В какой-то момент наш шофер сообщил – горючее на исходе, пора заполнять бензобак. На первой же заправке нам сказали, что придется подождать – из-за операций на Керченском полуострове весь бензин на счету и сейчас его выделяют лишь тем, чье присутствие в зоне военных действий совершенно необходимо. Грубер не стал доказывать, что нахождение под Керчью корреспондентов и пропагандистов не менее важно, чем грузовиков с боеприпасами, – это бы было неправдой. Стоически перенеся удар, он заглянул в свою карту и хмуро спросил у Юргена:
– На сколько километров нам хватит?
– На пятнадцать, не меньше.
– Следовательно, всё идет в соответствии с нашим планом. За исключением Керченской операции, которую планировали не мы, а Левинский. В четырех километрах отсюда расположен учебный лагерь, который я был намерен посетить. До него нам горючего хватит.
– Может, там и нальют немного, – трезво заметил Юрген.
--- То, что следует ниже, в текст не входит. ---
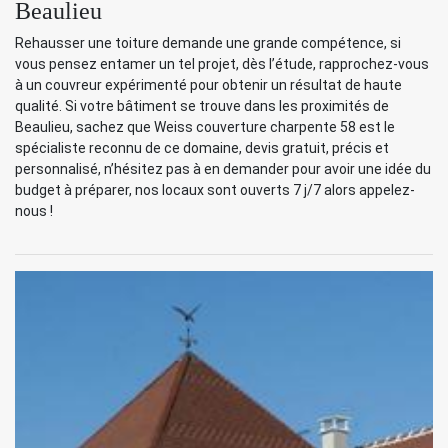
Beaulieu
Rehausser une toiture demande une grande compétence, si
vous pensez entamer un tel projet, dès l’étude, rapprochez-vous
à un couvreur expérimenté pour obtenir un résultat de haute
qualité. Si votre bâtiment se trouve dans les proximités de
Beaulieu, sachez que Weiss couverture charpente 58 est le
spécialiste reconnu de ce domaine, devis gratuit, précis et
personnalisé, n’hésitez pas à en demander pour avoir une idée du
budget à préparer, nos locaux sont ouverts 7 j/7 alors appelez-
nous !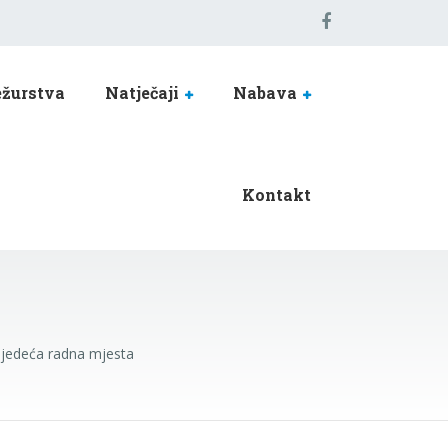
žurstva
Natječaji
Nabava
Kontakt
sljedeća radna mjesta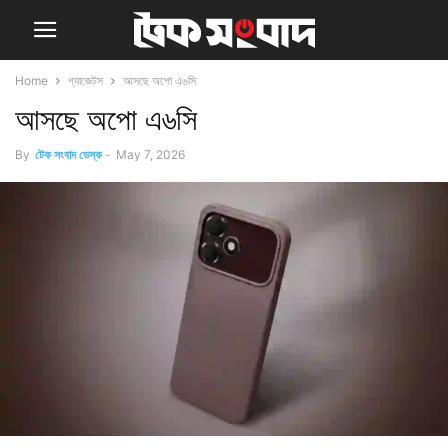
Home
গ্যাজেটস
আসছে অপো এ৬সি
আসছে অপো এ৬সি
By
টেক সংবাদ ডেস্ক
-
May 7, 2026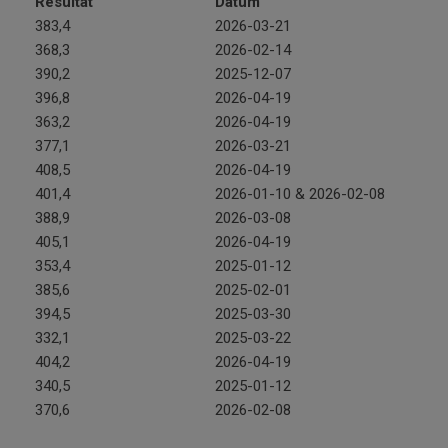
Resultat
Datum
383,4
2026-03-21
368,3
2026-02-14
390,2
2025-12-07
396,8
2026-04-19
363,2
2026-04-19
377,1
2026-03-21
408,5
2026-04-19
401,4
2026-01-10 & 2026-02-08
388,9
2026-03-08
405,1
2026-04-19
353,4
2025-01-12
385,6
2025-02-01
394,5
2025-03-30
332,1
2025-03-22
404,2
2026-04-19
340,5
2025-01-12
370,6
2026-02-08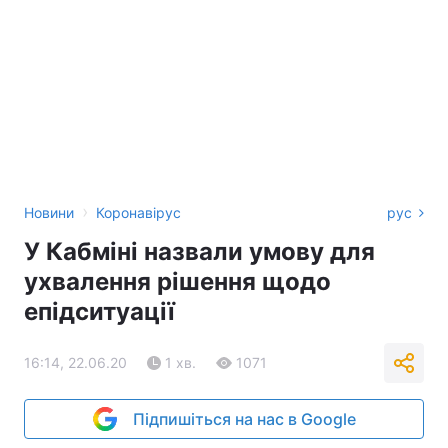
›
Новини
Коронавірус
рус
У Кабміні назвали умову для
ухвалення рішення щодо
епідситуації
16:14, 22.06.20
1 хв.
1071
Підпишіться на нас в Google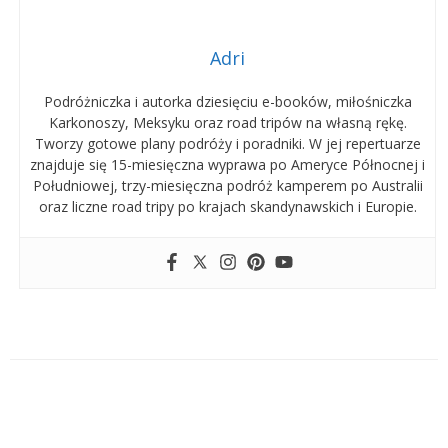
Adri
Podróżniczka i autorka dziesięciu e-booków, miłośniczka
Karkonoszy, Meksyku oraz road tripów na własną rękę.
Tworzy gotowe plany podróży i poradniki. W jej repertuarze
znajduje się 15-miesięczna wyprawa po Ameryce Północnej i
Południowej, trzy-miesięczna podróż kamperem po Australii
oraz liczne road tripy po krajach skandynawskich i Europie.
– Кто такой Левинский? – спросил я Грубера, когда мы тронулись по проселку, уводившему в сторону от главной дороги.
– Генерал-полковник фон Манштейн, – объяснил зондерфюрер. – Это его первая фамилия, до усыновления. Правда, неплохо звучит? Фон Левинский – истинно прусское имя.
Я равнодушно пожал плечами. Родовая история генерал-полковника занимала меня гораздо меньше, чем его успехи на керченском фронте.
Начальник лагеря майор Бандтке принял нас радушно, накормил обедом, бегло высказался о грядущих перспективах национал-социализма, фашизма, коммунизма и плутократии, после чего устроил обзорную экскурсию по своим довольно обширным владениям. Я не пожалел. Такого количества интересных снимков в течение дня мне не доводилось делать давно.
Большая учебная атака, свидетелями которой мы стали, была великолепна. Грохот пулеметов, разрывы гранат, быстро возникавшие и исчезавшие в высокой траве группки солдат пехоты – всё выглядело весьма натурально. Действия личного состава отличались слаженностью и целесообразностью. Огонь стремительно перемещался по фронту, то затухая, то вспыхивая вновь, работавшие в поле нашего зрения минометчики, получив по рации команду, быстро и ловко переносили обстрел на нужные участки, команды саперов стремительно уползали туда, где требовалась их помощь. Порой на поле не было заметно ни фигурки, но я постоянно чувствовал – оно наполнено людьми, идущими прямым путем к победе. Ничего подобного в Испании я не видел. Но там была настоящая война со свойственным той беспорядком и бестолковщиной, тогда как здесь всего лишь учения.
Я спросил сопровождавшего нас капитана Шёнера, командира одной из учебных рот:
– Стреляют холостыми?
– У обороны, кроме гранат и мин, всё боевое, – ответил тот с гордостью. – Наша обычная практика.
– И бывают потери? – уточнил я, подумав вдруг, что достаточно одному из пулеметчиков сбрендить и влепить очередь по совершенно открытому наблюдательному пункту, где находимся мы… Впрочем, Елена и миланская журналистика перенесут эту утрату спокойно.
– Мы прилагаем все силы, чтоб их не было, но солдатам об этом лучше не знать. Их дело самим научиться, как не стать потерей. В целом обучение продумано как нельзя лучше. Надо сделать так, чтобы солдат сам хотел уехать отсюда на фронт. И нам это удается.
После полигона мы прошлись по лагерю. В нем, конечно же, царил идеальный порядок, долженствующий воцариться в каждом месте, где ступит нога тевтона. Бараки были чисты, плац выметен, хотя и не блестел (добиться блеска в пыльной степи возможным не представлялось), и даже сортир, куда я зашел по надобности, практически не вонял.